Why am I painting and what is the source of my inspiration? Were questions I ended up asking myself after much trauma with this difficult painting.
I realised I didn’t know what I was doing, so I stopped and asked myself questions: What was it about? and what did I want it to say? What is it actually saying? And, what is the source of my inspiration?
I sought God in prayer, as is my practice, and the word source came to me.
So what is my source of inspiration? The landscape? Sure. The colours I put down? Yes, they are an inspiration aside from the landscape. But my true source is in You Lord, You are my light, my strength and my hope. I draw from you. And I want to put that into my work, and as I thought about that, I saw that what I really wanted from this painting was the depth – being able to go right into the light in the middle. A beautiful foreground, yes. A stormy turbulent sky, by all means – but I want that in-between place of depth, light and beauty; a beautiful place to lose oneself in. That is what I want.

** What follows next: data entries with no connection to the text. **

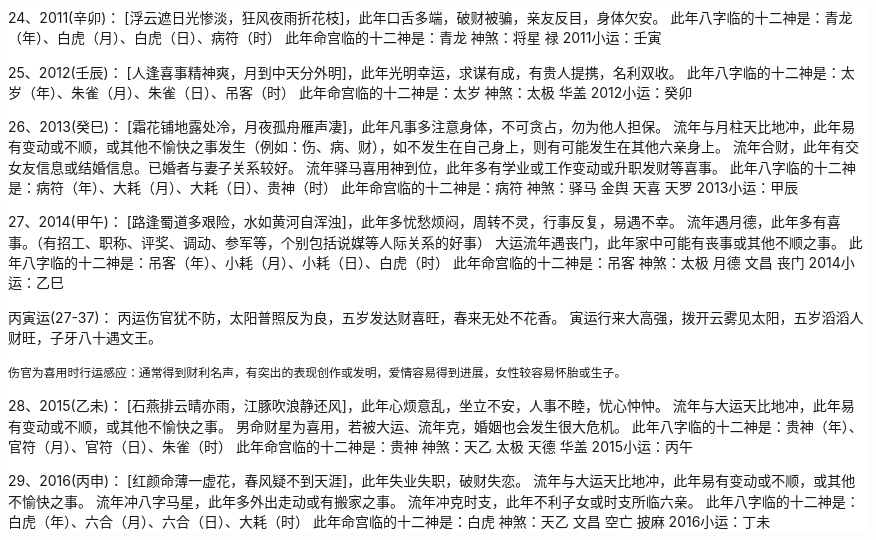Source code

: 24、2011(辛卯)：
    [浮云遮日光惨淡，狂风夜雨折花枝]，此年口舌多端，破财被骗，亲友反目，身体欠安。
    此年八字临的十二神是：青龙（年）、白虎（月）、白虎（日）、病符（时）
    此年命宫临的十二神是：青龙
    神煞：将星 禄 
    2011小运：壬寅

25、2012(壬辰)：
    [人逢喜事精神爽，月到中天分外明]，此年光明幸运，求谋有成，有贵人提携，名利双收。
    此年八字临的十二神是：太岁（年）、朱雀（月）、朱雀（日）、吊客（时）
    此年命宫临的十二神是：太岁
    神煞：太极 华盖 
    2012小运：癸卯

26、2013(癸巳)：
    [霜花铺地露处冷，月夜孤舟雁声凄]，此年凡事多注意身体，不可贪占，勿为他人担保。
    流年与月柱天比地冲，此年易有变动或不顺，或其他不愉快之事发生（例如：伤、病、财），如不发生在自己身上，则有可能发生在其他六亲身上。
    流年合财，此年有交女友信息或结婚信息。已婚者与妻子关系较好。
    流年驿马喜用神到位，此年多有学业或工作变动或升职发财等喜事。
    此年八字临的十二神是：病符（年）、大耗（月）、大耗（日）、贵神（时）
    此年命宫临的十二神是：病符
    神煞：驿马 金舆 天喜 天罗 
    2013小运：甲辰

27、2014(甲午)：
    [路逢蜀道多艰险，水如黄河自浑浊]，此年多忧愁烦闷，周转不灵，行事反复，易遇不幸。
    流年遇月德，此年多有喜事。（有招工、职称、评奖、调动、参军等，个别包括说媒等人际关系的好事）
    大运流年遇丧门，此年家中可能有丧事或其他不顺之事。
    此年八字临的十二神是：吊客（年）、小耗（月）、小耗（日）、白虎（时）
    此年命宫临的十二神是：吊客
    神煞：太极 月德 文昌 丧门 
    2014小运：乙巳

丙寅运(27-37)：
    丙运伤官犹不防，太阳普照反为良，五岁发达财喜旺，春来无处不花香。
    寅运行来大高强，拨开云雾见太阳，五岁滔滔人财旺，子牙八十遇文王。

    伤官为喜用时行运感应：通常得到财利名声，有突出的表现创作或发明，爱情容易得到进展，女性较容易怀胎或生子。

28、2015(乙未)：
    [石燕排云晴亦雨，江豚吹浪静还风]，此年心烦意乱，坐立不安，人事不睦，忧心忡忡。
    流年与大运天比地冲，此年易有变动或不顺，或其他不愉快之事。
    男命财星为喜用，若被大运、流年克，婚姻也会发生很大危机。
    此年八字临的十二神是：贵神（年）、官符（月）、官符（日）、朱雀（时）
    此年命宫临的十二神是：贵神
    神煞：天乙 太极 天德 华盖 
    2015小运：丙午

29、2016(丙申)：
    [红颜命薄一虚花，春风疑不到天涯]，此年失业失职，破财失恋。
    流年与大运天比地冲，此年易有变动或不顺，或其他不愉快之事。
    流年冲八字马星，此年多外出走动或有搬家之事。
    流年冲克时支，此年不利子女或时支所临六亲。
    此年八字临的十二神是：白虎（年）、六合（月）、六合（日）、大耗（时）
    此年命宫临的十二神是：白虎
    神煞：天乙 文昌 空亡 披麻 
    2016小运：丁未
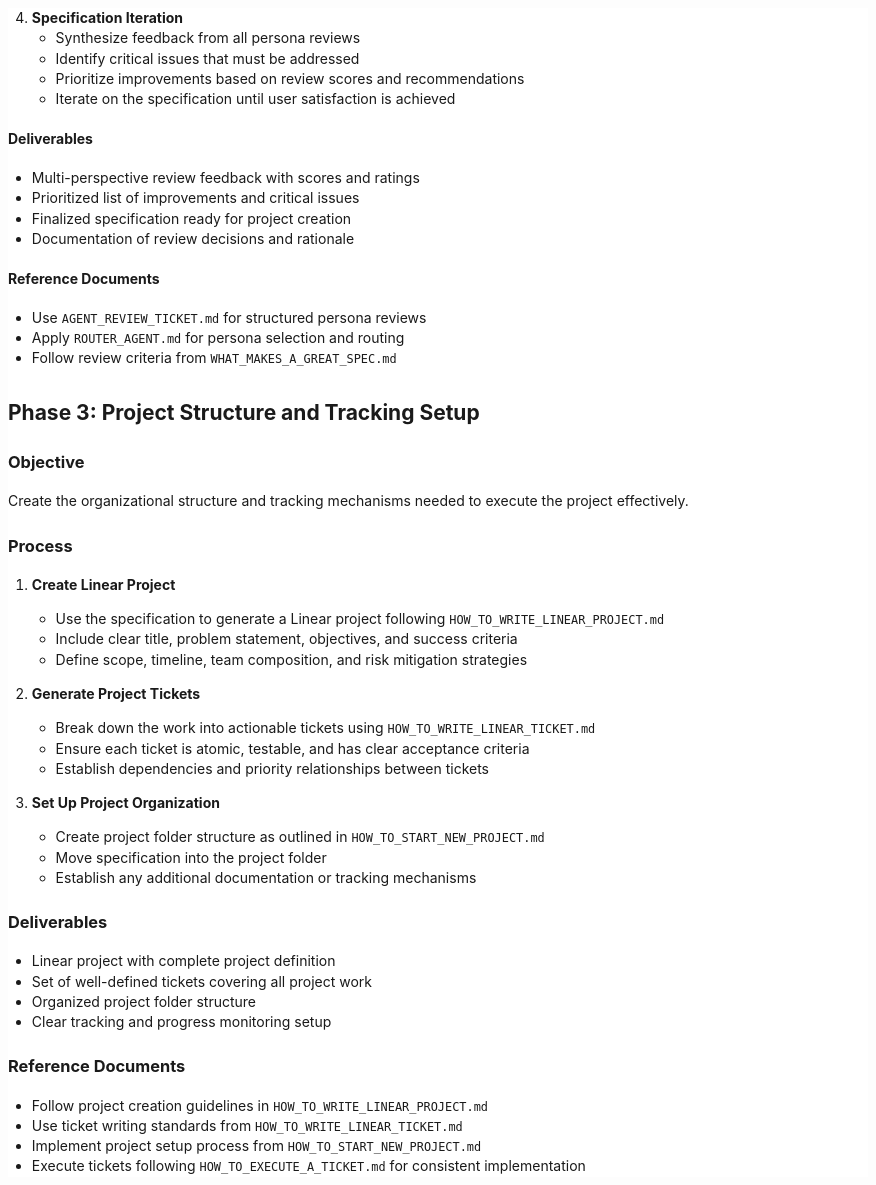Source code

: 4. **Specification Iteration**
   - Synthesize feedback from all persona reviews
   - Identify critical issues that must be addressed
   - Prioritize improvements based on review scores and recommendations
   - Iterate on the specification until user satisfaction is achieved

#### Deliverables
- Multi-perspective review feedback with scores and ratings
- Prioritized list of improvements and critical issues
- Finalized specification ready for project creation
- Documentation of review decisions and rationale

#### Reference Documents
- Use `AGENT_REVIEW_TICKET.md` for structured persona reviews
- Apply `ROUTER_AGENT.md` for persona selection and routing
- Follow review criteria from `WHAT_MAKES_A_GREAT_SPEC.md`

## Phase 3: Project Structure and Tracking Setup

### Objective
Create the organizational structure and tracking mechanisms needed to execute the project effectively.

### Process
1. **Create Linear Project**
   - Use the specification to generate a Linear project following `HOW_TO_WRITE_LINEAR_PROJECT.md`
   - Include clear title, problem statement, objectives, and success criteria
   - Define scope, timeline, team composition, and risk mitigation strategies

2. **Generate Project Tickets**
   - Break down the work into actionable tickets using `HOW_TO_WRITE_LINEAR_TICKET.md`
   - Ensure each ticket is atomic, testable, and has clear acceptance criteria
   - Establish dependencies and priority relationships between tickets

3. **Set Up Project Organization**
   - Create project folder structure as outlined in `HOW_TO_START_NEW_PROJECT.md`
   - Move specification into the project folder
   - Establish any additional documentation or tracking mechanisms

### Deliverables
- Linear project with complete project definition
- Set of well-defined tickets covering all project work
- Organized project folder structure
- Clear tracking and progress monitoring setup

### Reference Documents
- Follow project creation guidelines in `HOW_TO_WRITE_LINEAR_PROJECT.md`
- Use ticket writing standards from `HOW_TO_WRITE_LINEAR_TICKET.md`
- Implement project setup process from `HOW_TO_START_NEW_PROJECT.md`
- Execute tickets following `HOW_TO_EXECUTE_A_TICKET.md` for consistent implementation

I thought, it doesn’t really matter about the trauma, because, at the end of the day, all the struggle and striving, forced me to consider what my strength and purpose was.
It is in You Lord, yes.
And as I look at all the ups and downs and discrepancies and lack of permanent style within my work, I realise that each painting has been driven by different ideas and thoughts, and that they are all valid in their own intent. I believe that is good, because different things speak to different people.
So, take my hands Lord and use them for Your glory.
May the words of my mouth and the meditation of my heart be pleasing to you, O LORD, my rock and my redeemer.